The first step to build mental toughness comes from a place of compassion. Most of us begin an avalanche of self-criticism the moment things don’t go according to plan. Phrases like “You should’ve done this”. “You can’t even do that”, “If only you had…” speed through our minds and we end up feeling totally useless and dejected.

Research shows that practicing self-compassion can help us find the strength to overcome difficulties and do the right thing. By acknowledging the challenges we face and reassuring ourselves that we are there for ourselves, we can move forward with confidence.

Knowing what we want is the single biggest predictor of success.

And yet, many of us are not very clear about it. Psychologist Heidi Halvorson suggests that writing down our goals, visualizing them, and planning the necessary steps can help us stay realistic, persistent, and resilient in achieving long-term goals.

Otherwise, we fantasize immediate results and give up the moment we come across hurdles and short-term distractions that are a natural part of every endeavor.

2. Celebrate Past Successes

The human brain evolved to look for threats to its survival. Negativity and failures often dominate our thoughts and leave a lasting impression, helping us avoid similar disasters in the future. However, in today’s world, where real danger is minimal compared to the hunter-gatherer era, our focus on the negative can blind us to the positive and good aspects of our lives.

In order for our goodness, efforts and successes to go down into our long-term memory so that we feel confident approaching our goals, we need to spend some time thinking about positive experiences and savoring them in our minds all over again.

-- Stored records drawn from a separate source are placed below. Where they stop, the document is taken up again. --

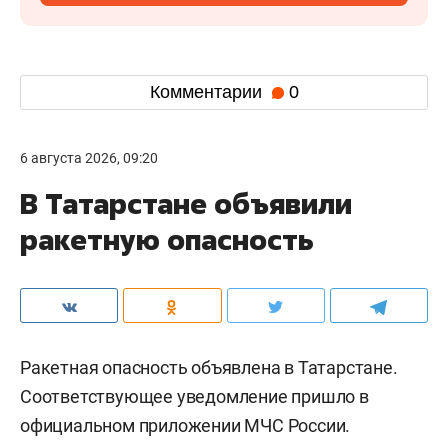
Комментарии
0
6 августа 2026, 09:20
В Татарстане объявили
ракетную опасность
Ракетная опасность объявлена в Татарстане.
Соответствующее уведомление пришло в
официальном приложении МЧС России.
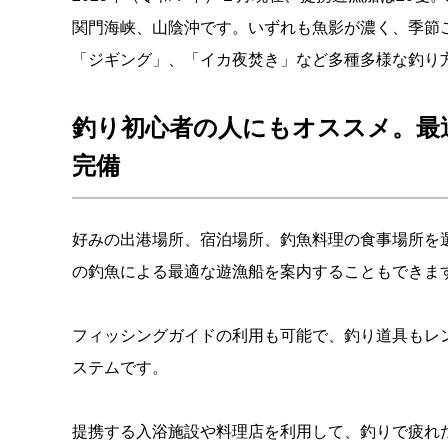
関門海峡、山陰沖です。いずれも魚影が濃く、季節ご
「ジギング」、「イカ夜焚き」など多種多様な釣り
釣り初心者の人にもオススメ。最
完備
好みの出港場所、宿泊場所、釣魚料理の食事場所を
の釣魚による最適な遊漁船を案内することもできま
フィッシングガイドの利用も可能で、釣り道具もレ
ステムです。
提携する入浴施設や料理店を利用して、釣りで疲れ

Celebrating and savoring the good is pivotal step to building mental toughness.

3. Talk Positively to Yourself

Self-talk is largely subconscious—and yet very powerful, all the same. Just like the inner critic can beat down on us when we fail, it can also talk us out of taking steps toward our goals.C’mon, there’s no way you can do this”, “Look at her, she’s way better”, “Seriously, let go before you make a fool of yourself” are all thoughts that preoccupy us when we’re about to approach something important.

In a age where social media is prominent in our everyday lives, self-doubt can creep in more often than we’d care to admit. But in order to build mental toughness, it’s essential we minimise the voice, noise and distraction that the inner-critic can bring.

Remember that self-doubt is the ego’s weapon. Talk positively to yourself for taking calculated risks despite the possibility of temporary failure. This is essential to bring your full self to life.

4. Take Action

This is the final but most crucial step in building mental toughness. Unless we take action towards our goals, we’ll continue to live in a delusionary world, yo-yo-ing between narcissism and depression.

Action is the result of accepting responsibility for our lives rather than distributing blame. It is about committing to what we believe in despite external pressures that try to pull us away.

And it is about believing, like Roosevelt, that “Nothing in the world is worth having or worth doing unless it means effort, pain, difficulty…”

In the end, it is worth mentioning building mental toughness is not about rigidity towards our goals. It’s about being fully immersed in the situation and thus adapting to changing circumstances.

We build mental toughness by committing to long-term goals and remaining flexible in our journey towards achieving them. This is similar to how a tree gains strength from its deep roots and supple branches.

Now it’s your turn:

  • What are the challenges that come up again and again for you?
  • And what are the strategies that help you rise above them?